Saturday, September 16, 2023

Quote of the Day (Tom Bligh, on Cover Songs)

“Movies get remade, songs get covered. A cover song comes with history attached. The song’s past blends with its present to create something surprising yet recognizable: two stories in one, two contexts, two visions. Covers are familiar enough that we know what to expect, plus there’s opportunity for the unexpected, an appealing combination of same/different. Our favorite songs slip away from us when overplayed. The familiarity does breed contempt. They become routine. We hardly notice what makes them special. A friend of mine says these songs don’t register until you’re drunk. Then they come through, fresh and strange; you appreciate them all over again. I propose another way to make old songs new: the cover song. The best covers show both artists in a new light.”— Fiction writer and Mount St. Mary’s Univ. English Professor Tom Bligh, “A Treatise on Cover Songs,” The Oxford American, Issue 54, Fall 2006 (Music Issue 2006)

Growing up, I never cared much to know if a song was a cover version or not. But as I’ve grown older, having witnessed the whole cavalcade of American rock ‘n’ roll and more fascinated by its history, cover songs have fascinated me more and more.

In fact, I’ll even search YouTube for songs by artists I enjoy, but covered by others.

Tom Bligh’s article From The Oxford American—which I came across again the other day—has some interesting things to say about this phenomenon, including that the “original artist” doesn’t refer to the songwriter, but rather the person who made the first public recording. (Case in point: Frank Sinatra, who did not compose songs himself but often was the first to release songs created by some of the prime names in the Great American Songbook, notably Sammy Cahn and Jimmy Van Heusen.)

He also makes a telling observation about how performers “make the song their own”:

“When people like a cover, the common saying is that the artist ‘made it his/her own.’ That’s never entirely true.
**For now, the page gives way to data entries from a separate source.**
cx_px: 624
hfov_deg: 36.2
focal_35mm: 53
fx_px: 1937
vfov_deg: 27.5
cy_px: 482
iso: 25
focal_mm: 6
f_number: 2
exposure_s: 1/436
Bits of associative residue cling to even the best covers. The relationship of cover to original is not wax-museum dummy to real person. We don’t listen to a cover song because we can’t find the original—we listen to experience the pleasure of a familiar song in a different way.”
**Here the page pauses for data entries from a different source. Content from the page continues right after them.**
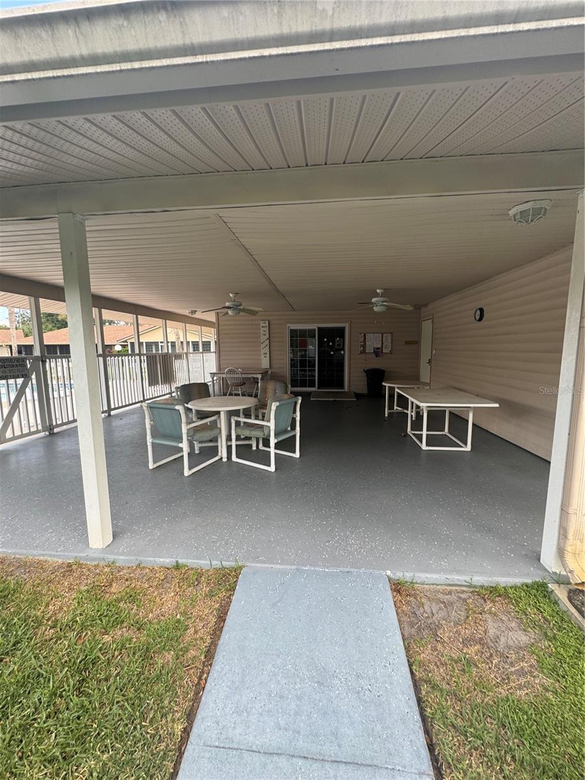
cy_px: 390
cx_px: 292
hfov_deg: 85.7
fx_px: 315
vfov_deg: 102.1
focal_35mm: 14
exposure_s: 1/121
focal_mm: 2.22
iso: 40
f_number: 2.2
I think you might also like this article listing “75 Greatest Cover Songs by Rock and Roll Hall of Fame Inductees.” Yes, this list is entirely subjective, so I’m sure it’ll start more than a few arguments about what gets included, what doesn’t, and whether certain artists deserve to be ranked so high or low.

But I’m also sure nearly everyone will find songs that they will nod along in agreement with—and maybe sing along to. My personal favorites on the list, for what it’s worth, are (to list the cover artists with original performers in parentheses): George Harrison’s “If Not for You” (Bob Dylan), David Bowie’s “China Girl” (Iggy Pop), Rod Stewart’s “I Know (I’m Losing You)” (The Temptations), Earth, Wind and Fire’s “Got To Get You Into My Life” (The Beatles), and Crosby, Stills, Nash and Young’s “Woodstock” (Joni Mitchell).

Over the years, I have created mixtapes for friends of cover songs. At some point I’ll share one or more of those lists—and maybe even the “liner notes” I included.